[What is needed] Can you rewrite the part of the listing that opens with the line containing "left elbow: (369, 459, -7)" and closes with the line containing "left knee: (339, 699, -2)", with each coordinate and depth value multiplied by 1.85 and rounded to a whole number, halves rounded up? Keep the point names and give only those lines.

Landmark coordinate records:
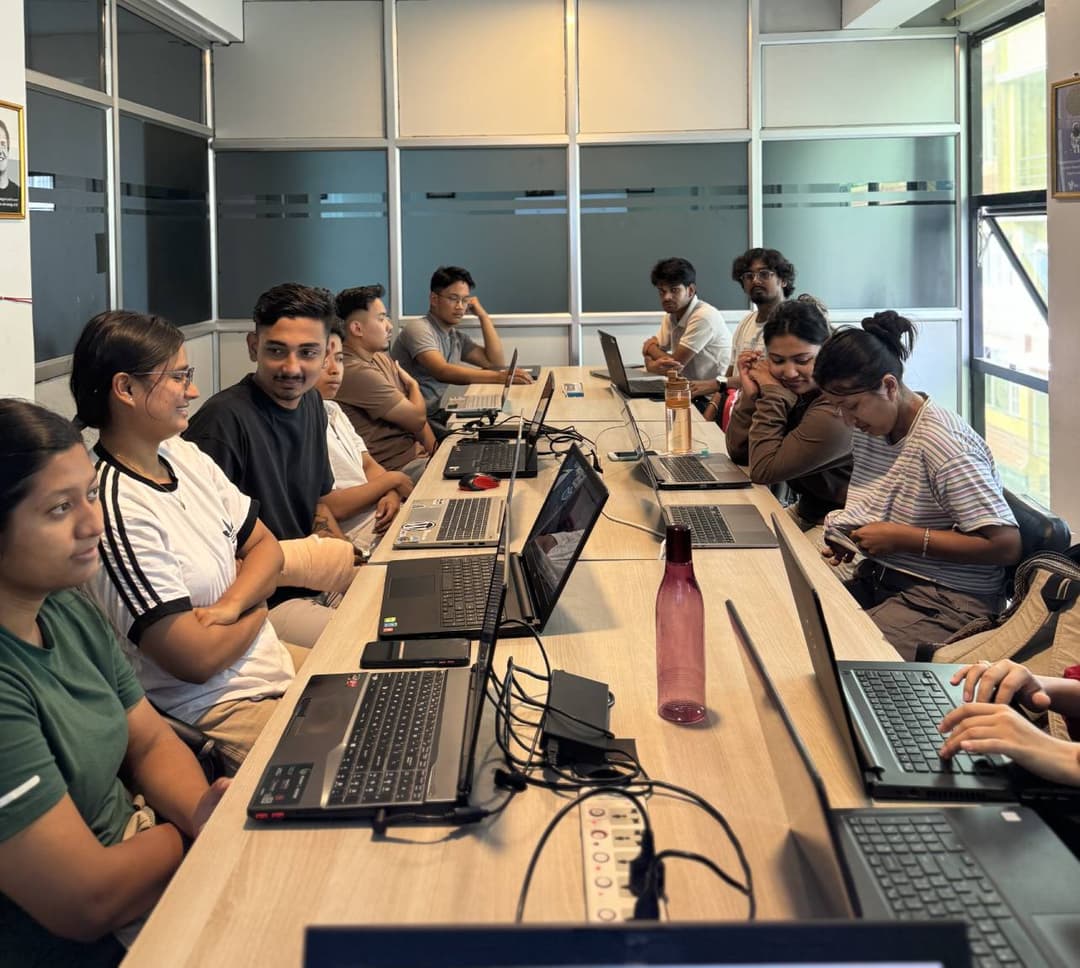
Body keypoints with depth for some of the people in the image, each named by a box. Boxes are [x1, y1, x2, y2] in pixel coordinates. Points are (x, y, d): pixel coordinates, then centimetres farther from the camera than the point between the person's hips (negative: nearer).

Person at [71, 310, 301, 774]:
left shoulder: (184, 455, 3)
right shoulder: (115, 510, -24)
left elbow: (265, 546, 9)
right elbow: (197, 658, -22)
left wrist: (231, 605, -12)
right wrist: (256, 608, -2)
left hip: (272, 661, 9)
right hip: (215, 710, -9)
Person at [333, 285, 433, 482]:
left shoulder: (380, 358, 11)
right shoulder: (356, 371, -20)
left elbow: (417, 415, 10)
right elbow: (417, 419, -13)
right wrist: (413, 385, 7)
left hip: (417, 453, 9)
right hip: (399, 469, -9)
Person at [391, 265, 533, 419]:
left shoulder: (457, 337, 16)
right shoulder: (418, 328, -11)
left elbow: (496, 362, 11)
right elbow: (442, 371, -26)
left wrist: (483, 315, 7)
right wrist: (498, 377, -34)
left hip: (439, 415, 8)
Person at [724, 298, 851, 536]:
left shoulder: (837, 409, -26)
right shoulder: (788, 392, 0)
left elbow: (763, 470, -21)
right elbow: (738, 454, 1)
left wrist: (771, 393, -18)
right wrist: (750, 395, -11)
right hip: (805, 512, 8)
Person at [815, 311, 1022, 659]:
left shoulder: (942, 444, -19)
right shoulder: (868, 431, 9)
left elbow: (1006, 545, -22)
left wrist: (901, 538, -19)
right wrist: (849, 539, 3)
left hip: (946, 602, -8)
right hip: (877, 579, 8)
* * *
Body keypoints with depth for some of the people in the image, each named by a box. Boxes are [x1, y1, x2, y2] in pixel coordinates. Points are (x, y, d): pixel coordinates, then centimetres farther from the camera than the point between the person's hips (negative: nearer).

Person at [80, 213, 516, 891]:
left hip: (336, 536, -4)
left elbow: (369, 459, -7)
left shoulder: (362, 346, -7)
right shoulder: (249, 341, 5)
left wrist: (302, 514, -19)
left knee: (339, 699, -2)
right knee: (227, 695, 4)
--
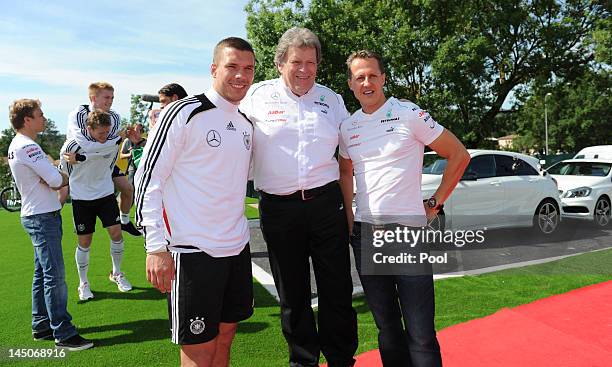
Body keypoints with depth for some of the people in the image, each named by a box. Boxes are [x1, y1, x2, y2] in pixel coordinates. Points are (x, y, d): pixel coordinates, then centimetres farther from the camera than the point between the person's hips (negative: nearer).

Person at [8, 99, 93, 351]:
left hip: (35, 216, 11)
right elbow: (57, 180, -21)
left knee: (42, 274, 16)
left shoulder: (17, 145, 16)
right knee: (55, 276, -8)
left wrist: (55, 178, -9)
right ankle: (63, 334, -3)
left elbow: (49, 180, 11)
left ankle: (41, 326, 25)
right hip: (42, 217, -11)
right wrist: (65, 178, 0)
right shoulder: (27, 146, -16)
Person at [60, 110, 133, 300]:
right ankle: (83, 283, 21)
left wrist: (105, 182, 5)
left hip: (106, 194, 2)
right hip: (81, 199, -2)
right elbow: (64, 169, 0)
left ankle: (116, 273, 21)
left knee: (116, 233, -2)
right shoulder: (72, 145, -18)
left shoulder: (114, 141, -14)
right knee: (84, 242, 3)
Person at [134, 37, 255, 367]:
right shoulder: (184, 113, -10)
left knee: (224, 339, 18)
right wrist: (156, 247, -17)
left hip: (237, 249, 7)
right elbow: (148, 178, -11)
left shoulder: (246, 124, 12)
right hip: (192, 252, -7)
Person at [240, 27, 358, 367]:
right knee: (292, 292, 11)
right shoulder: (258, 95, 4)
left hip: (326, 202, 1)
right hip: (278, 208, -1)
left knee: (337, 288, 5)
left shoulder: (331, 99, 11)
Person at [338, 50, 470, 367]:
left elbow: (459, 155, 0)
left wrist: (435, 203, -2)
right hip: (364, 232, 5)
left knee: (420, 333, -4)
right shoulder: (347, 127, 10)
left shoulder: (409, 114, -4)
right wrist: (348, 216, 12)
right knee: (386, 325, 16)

[Result]
left elbow: (683, 849, -13)
left shoulder: (670, 640, -13)
right shoulder: (461, 631, 9)
left wrist: (559, 951, -35)
left knee: (627, 1293, -4)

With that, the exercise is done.